Angiography was again repeated at 2 months postoperatively. This consistently showed a well perfused graft with mild leakage from the edges.


ICG is a water soluble tricarbocyanine dye primarily bound to globulins611-13 As it is a larger molecule and more highly protein bound than fluorescein, it is not as readily extravasated from the choriocapillaris, making ICG angiography useful in the evaluation of chorioretinal disorders.45

A pilot study by Alsagoff et al (in preparation) successfully used ICG in anterior segment angiography to characterise conjunctival and trabeculectomy bleb vascular status, demonstrating its potential usefulness as a research or investigational tool. In our study, clear, well defined, high contrast angiograms of the conjunctival and episcleral circulation of the nasal bulbar conjunctiva were obtained. No leakage from the episcleral and conjunctival vessels was seen throughout the early and late stages of the angiogram in our normal control. This made it possible for us to evaluate the filling patterns in pterygium.

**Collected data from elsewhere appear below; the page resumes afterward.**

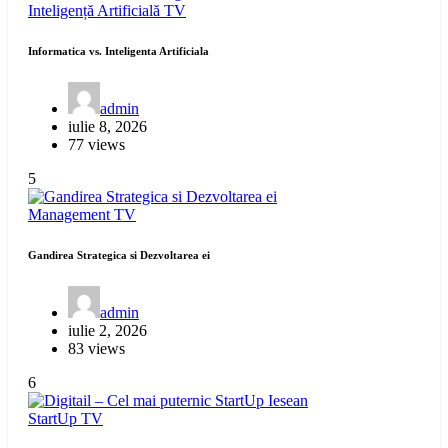
Inteligență Artificială
TV
Informatica vs. Inteligenta Artificiala
admin
iulie 8, 2026
77 views
5
Management
TV
Gandirea Strategica si Dezvoltarea ei
admin
iulie 2, 2026
83 views
6
StartUp
TV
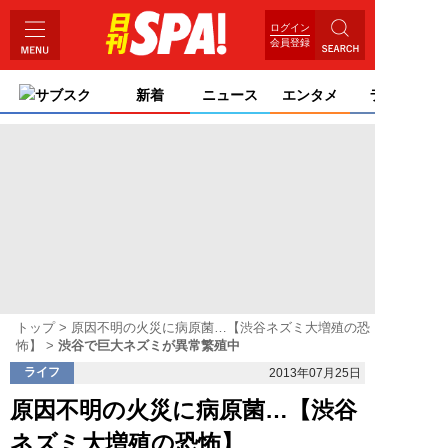
ログイン
会員登録
サブスク
新着
ニュース
エンタメ
ライフ
トップ
原因不明の火災に病原菌…【渋谷ネズミ大増殖の恐
怖】
渋谷で巨大ネズミが異常繁殖中
ライフ
2013年07月25日
原因不明の火災に病原菌…【渋谷
ネズミ大増殖の恐怖】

Morphological studies on pterygium thus far include histological evaluation with the electron microscope, evaluating the epithelial ultrastructure, and morphological observation of the intraepithelial capillaries in pterygium.14 However, these have yet to define the blood supply and filling patterns in pterygium and it is still unclear as to whether pterygium is a disease of the conjunctival or episcleral circulation.

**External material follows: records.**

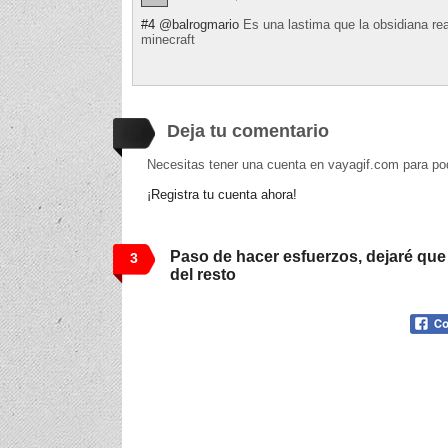
#4
@balrogmario
Es una lastima que la obsidiana rea
minecraft
Deja tu comentario
Necesitas tener una cuenta en vayagif.com para po
¡Registra tu cuenta ahora!
Paso de hacer esfuerzos, dejaré que
3
del resto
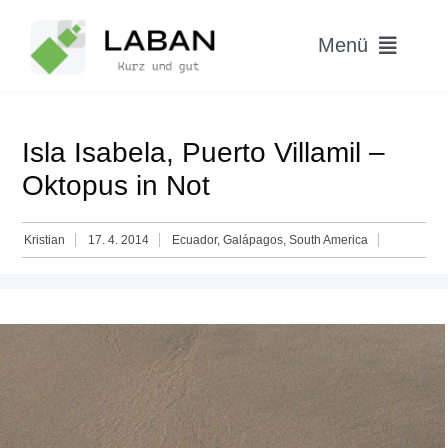
Skip
to
Menü
content
Home
Isla Isabela, Puerto Villamil –
Worum geht’s?
Oktopus in Not
Blog
Kristian
17. 4. 2014
Ecuador
,
Galápagos
,
South America
Hitparade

In our study, a single feeder vessel was seen in 66.7% of our cases. This vessel was superficial and straight and, by correlation with the clinical picture, appeared to arise from the conjunctival circulation. This would imply that pterygium derives its blood supply from the anterior conjunctival circulation and not from the episcleral circulation. However, our study is limited by its small sample size, especially when the vascular patterns in pterygium are highly variable. If significant, therapeutic ablation of this feeder vessel could be a promising treatment modality of the future.

The early reperfusion of the conjunctival autograft at 1 week postoperatively despite clinical evidence of gaps between the graft edge and host conjunctiva would mean early reperfusion of the graft from vessels of the underlying episcleral bed. Excessive cautery of the episcleral bed following excision of the pterygium should therefore be avoided, as this would delay reperfusion of the graft, and could explain the prolonged graft oedema seen in some cases postoperatively.

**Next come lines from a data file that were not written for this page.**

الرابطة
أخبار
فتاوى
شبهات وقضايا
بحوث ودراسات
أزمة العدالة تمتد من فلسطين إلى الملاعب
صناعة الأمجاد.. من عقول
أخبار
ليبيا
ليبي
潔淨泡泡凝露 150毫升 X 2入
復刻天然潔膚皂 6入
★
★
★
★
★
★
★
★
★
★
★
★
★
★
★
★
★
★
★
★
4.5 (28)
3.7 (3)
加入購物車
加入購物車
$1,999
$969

In our small series of nine cases, no recurrence of the pterygium occurred during our study period and so the filling patterns of recurrence could not be evaluated.


The blood supply of pterygium is derived from the anterior conjunctival circulation, as evidenced by the single feeder vessel appearing early in the angiograms in our study. This vessel branches to form the radial vessels seen in pterygium. More studies with a larger sample size would be required to further elucidate the nature and variable vascular patterns in pterygium. Following conjunctival autografting, the graft is perfused as early as 1 week postoperatively, from the underlying episcleral bed.


This study was performed in the Singapore National Eye Centre and the Department of Ophthalmology, National University Hospital. It was supported by a grant from Singapore Eye Research Institute.